Хрущев приехал в Донецк из Киева, где он был лидером. С ними никого не было. Хрущев старался его убедить приехать с семьей в Киев. Хрущев говорил: «Давай кончать валять дурака, вступай в партию, а я тебя в Киев заберу, с семьей, их надо до ума доводить». А отец этой женщины отвечает: «Нас с тобой никто до ума не доводил, и они сами дойдут. А в партию такую, как сейчас, вступать не буду. Настоящую партию уничтожили. А ты сам в другую партию поступал, а сейчас - к стенке и пулю в лоб. Все сливки партии собрали». А вот как отвечает Хрущев: « Ты меня этим не попрекай. Я был к этому непричастен. А когда я смогу, когда это будет в моей власти и в моих силах, рассчитаюсь с этим «Мудакшвили».

И.Д.: Это он так Джугашвили-Сталина так обозвал?!

У.Т.: Да.
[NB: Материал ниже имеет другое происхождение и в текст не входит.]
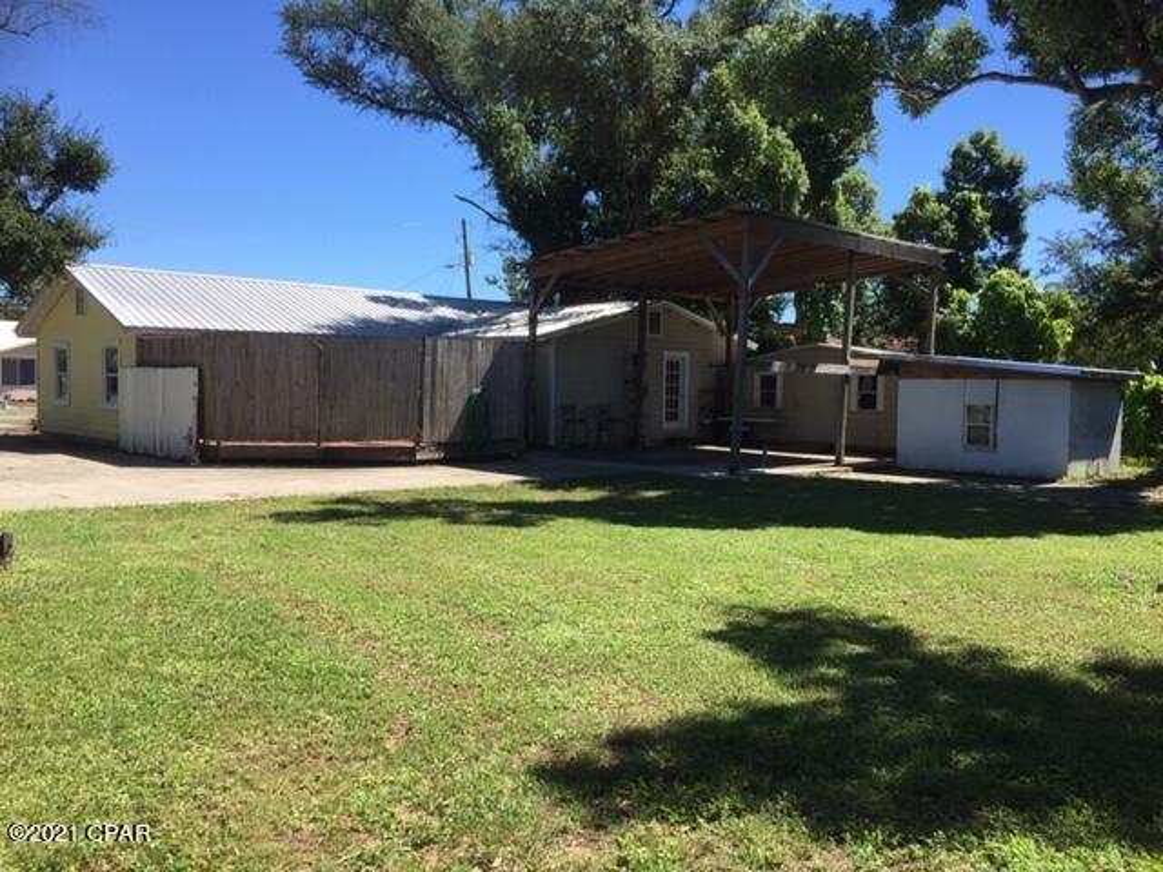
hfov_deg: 61.7
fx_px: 974
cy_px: 436
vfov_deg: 48.2
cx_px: 582
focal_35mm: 29
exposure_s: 1/1412
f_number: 2.2
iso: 32
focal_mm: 4.15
Хрущев это сказал своему другу. Мне кажется, это достоверно. Конечно, он не мог открыто, публично так говорить, но я считаю, что глубоко внутри у него сохранилось это чувство.

И.Д.: Можно ли считать, что эта двойственность Хрущева, где-то макиавеллиевская позиция, привела его к тому печальному концу?

У.Т.: Эта двойственность... Я рад, что вы так сказали, потому что это - сущность Хрущева. И это отражается… Новодевичье кладбище, скульптура Эрнста Неизвестного, которую он сделал черно-белой... Эта двойственность, в конце концов, играла роль во всем.

Вот эта закрытая речь. Я считаю, это было начало конца советского режима и самого Хрущева. Начало конца. Потому что до этого Сталин был бог, и это как будто придавало легитимность режиму. Не сразу все это кончилось, но это было началом конца. Только кончилось через 30 с лишним лет...

А в 80-х годах было одно заседание Президиума или Политбюро ЦК, у нас есть стенограмма этого заседания. И там Громыко, Устинов - они сидят, разговаривают и говорят, что Хрущев «навредил»... Это было ужасно, это было стыдно. Так что они ему не простили эту его речь. И это одна сторона его двойственности.